**INSTRUCTION:**
Repeat the lines below, from the line containing "personaliseren, functies bieden" up to and including the line containing "وقار مصطفیٰ", and leave the pictures out of your answer.

**EXERCISE INPUTS:**
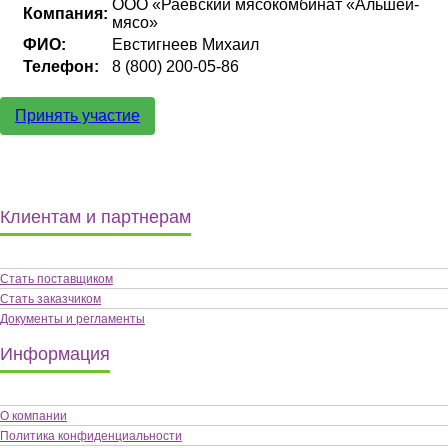
ООО «Раевский мясокомбинат «Альшей-
Компания:
мясо»
ФИО:
Евстигнеев Михаил
Телефон:
8 (800) 200-05-86
Принять участие
Клиентам и партнерам
Стать поставщиком
Стать заказчиком
Документы и регламенты
Информация
О компании
Политика конфиденциальности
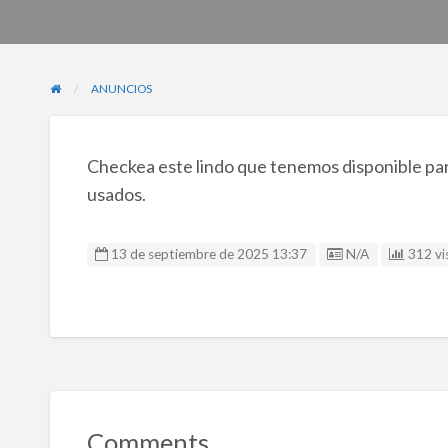
ANUNCIOS
Checkea este lindo que tenemos disponible para
usados.
Listing ID
13 de septiembre de 2025 13:37
N/A
312 vis
Comments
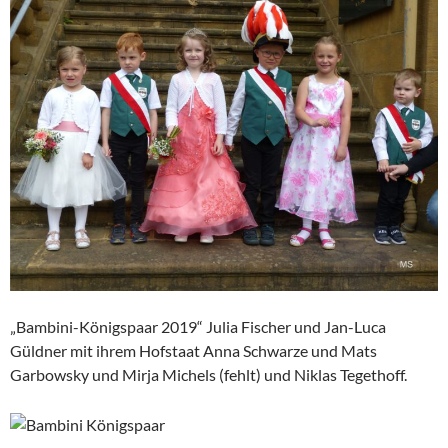
„Bambini-Königspaar 2019“ Julia Fischer und Jan-Luca
Güldner mit ihrem Hofstaat Anna Schwarze und Mats
Garbowsky und Mirja Michels (fehlt) und Niklas Tegethoff.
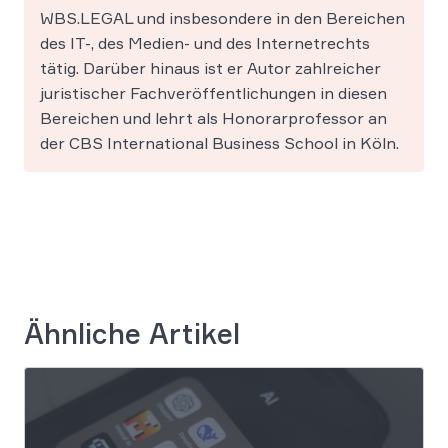
WBS.LEGAL und insbesondere in den Bereichen
des IT-, des Medien- und des Internetrechts
tätig. Darüber hinaus ist er Autor zahlreicher
juristischer Fachveröffentlichungen in diesen
Bereichen und lehrt als Honorarprofessor an
der CBS International Business School in Köln.
Ähnliche Artikel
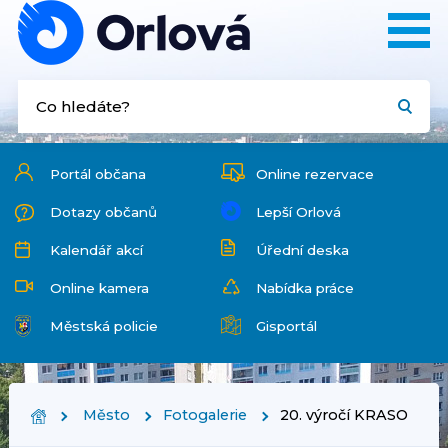
Portál občana
Online rezervace
Dotazy občanů
Lepší Orlová
Kalendář akcí
Úřední deska
Online kamera
Nabídka práce
Městská policie
Gisportál
Město
Fotogalerie
20. výročí KRASO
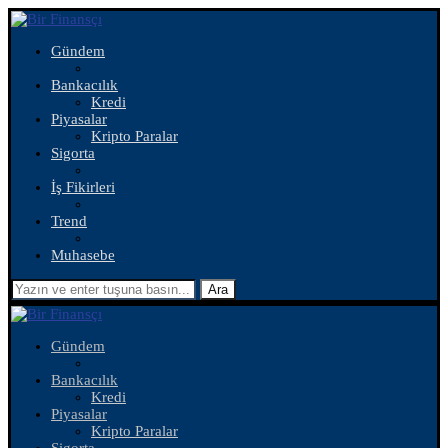
Gündem
Bankacılık
Kredi
Piyasalar
Kripto Paralar
Sigorta
İş Fikirleri
Trend
Muhasebe
Ara
Gündem
Bankacılık
Kredi
Piyasalar
Kripto Paralar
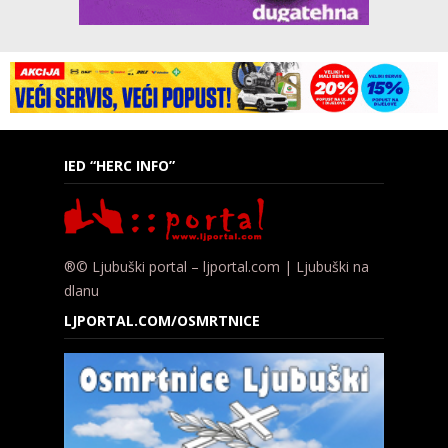
IED “HERC INFO”
®© Ljubuški portal – ljportal.com | Ljubuški na
dlanu
LJPORTAL.COM/OSMRTNICE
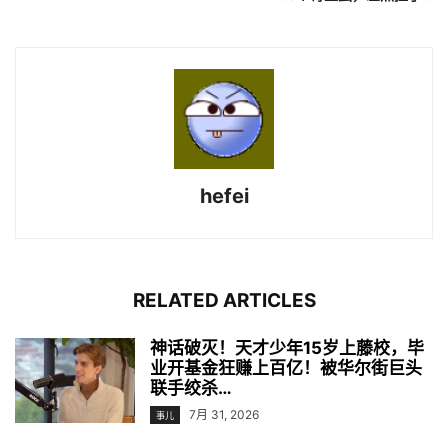
hefei
RELATED ARTICLES
神话破灭！天才少年15岁上藤校，毕
业开基金狂赚上百亿！被华尔街巨头
联手绞杀…
7月 31, 2026
事儿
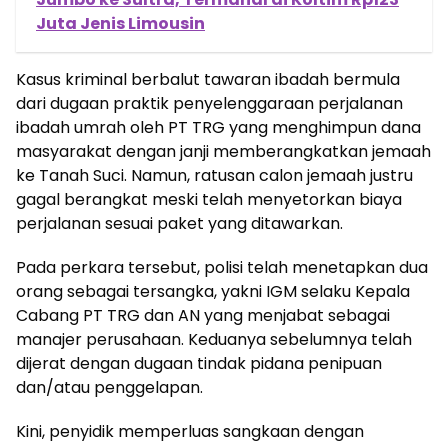
Juta Jenis Limousin
Kasus kriminal berbalut tawaran ibadah bermula
dari dugaan praktik penyelenggaraan perjalanan
ibadah umrah oleh PT TRG yang menghimpun dana
masyarakat dengan janji memberangkatkan jemaah
ke Tanah Suci. Namun, ratusan calon jemaah justru
gagal berangkat meski telah menyetorkan biaya
perjalanan sesuai paket yang ditawarkan.
Pada perkara tersebut, polisi telah menetapkan dua
orang sebagai tersangka, yakni IGM selaku Kepala
Cabang PT TRG dan AN yang menjabat sebagai
manajer perusahaan. Keduanya sebelumnya telah
dijerat dengan dugaan tindak pidana penipuan
dan/atau penggelapan.
Kini, penyidik memperluas sangkaan dengan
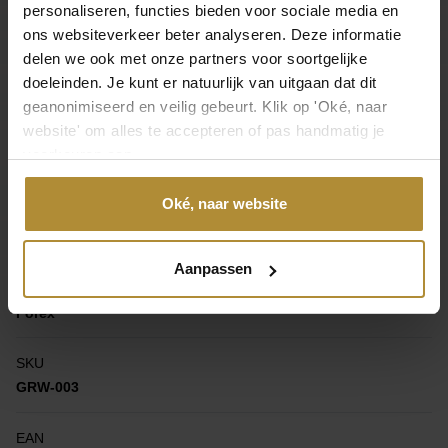
personaliseren, functies bieden voor sociale media en
Gewicht
ons websiteverkeer beter analyseren. Deze informatie
0,3 kg
delen we ook met onze partners voor soortgelijke
doeleinden. Je kunt er natuurlijk van uitgaan dat dit
Afmetingen
geanonimiseerd en veilig gebeurt. Klik op 'Oké, naar
70 × 50 cm
website' om alles te accepteren of pas handmatig je
voorkeuren aan.
Product
Oké, naar website
Afmeting
50 x 70 cm ( B x H )
Aanpassen
Materiaal
Forex
SKU
GRW-003
EAN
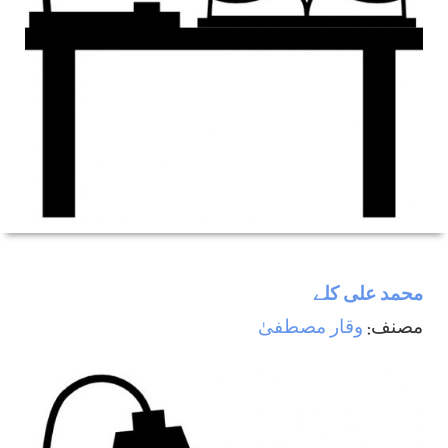
محمد علی كلے
مصنف:
وقار مصطفیٰ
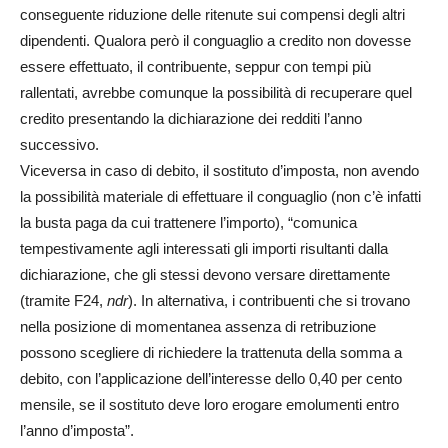
conseguente riduzione delle ritenute sui compensi degli altri
dipendenti. Qualora però il conguaglio a credito non dovesse
essere effettuato, il contribuente, seppur con tempi più
rallentati, avrebbe comunque la possibilità di recuperare quel
credito presentando la dichiarazione dei redditi l’anno
successivo.
Viceversa in caso di debito, il sostituto d’imposta, non avendo
la possibilità materiale di effettuare il conguaglio (non c’è infatti
la busta paga da cui trattenere l’importo), “comunica
tempestivamente agli interessati gli importi risultanti dalla
dichiarazione, che gli stessi devono versare direttamente
(tramite F24,
ndr
). In alternativa, i contribuenti che si trovano
nella posizione di momentanea assenza di retribuzione
possono scegliere di richiedere la trattenuta della somma a
debito, con l’applicazione dell’interesse dello 0,40 per cento
mensile, se il sostituto deve loro erogare emolumenti entro
l’anno d’imposta”.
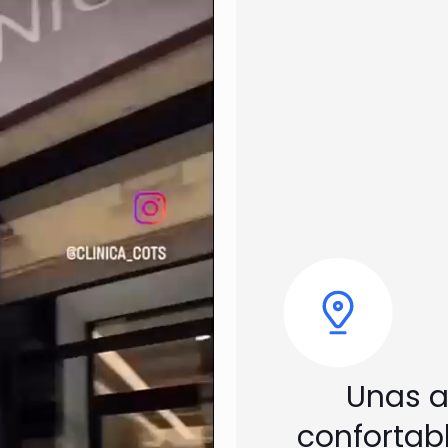
Unas a
confortabl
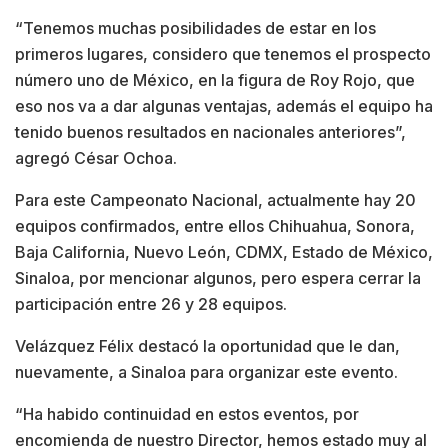
“Tenemos muchas posibilidades de estar en los
primeros lugares, considero que tenemos el prospecto
número uno de México, en la figura de Roy Rojo, que
eso nos va a dar algunas ventajas, además el equipo ha
tenido buenos resultados en nacionales anteriores”,
agregó César Ochoa.
Para este Campeonato Nacional, actualmente hay 20
equipos confirmados, entre ellos Chihuahua, Sonora,
Baja California, Nuevo León, CDMX, Estado de México,
Sinaloa, por mencionar algunos, pero espera cerrar la
participación entre 26 y 28 equipos.
Velázquez Félix destacó la oportunidad que le dan,
nuevamente, a Sinaloa para organizar este evento.
“Ha habido continuidad en estos eventos, por
encomienda de nuestro Director, hemos estado muy al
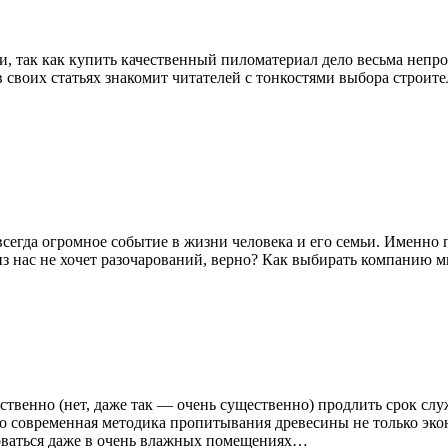
 так как купить качественный пиломатериал дело весьма непрост
своих статьях знакомит читателей с тонкостями выбора строите
всегда огромное событие в жизни человека и его семьи. Именно
о из нас не хочет разочарований, верно? Как выбирать компанию
ственно (нет, даже так — очень существенно) продлить срок сл
о современная методика пропитывания древесины не только эко
оваться даже в очень влажных помещениях…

**TASK ANSWER:**
personaliseren, functies bieden voor sociale media en
Gewicht
ons websiteverkeer beter analyseren. Deze informatie
0,3 kg
delen we ook met onze partners voor soortgelijke
doeleinden. Je kunt er natuurlijk van uitgaan dat dit
Afmetingen
geanonimiseerd en veilig gebeurt. Klik op 'Oké, naar
70 × 50 cm
website' om alles te accepteren of pas handmatig je
voorkeuren aan.
Product
Oké, naar website
Afmeting
50 x 70 cm ( B x H )
Aanpassen
Materiaal
Forex
SKU
GRW-003
EAN
محمد علی كلے
مصنف:
وقار مصطفیٰ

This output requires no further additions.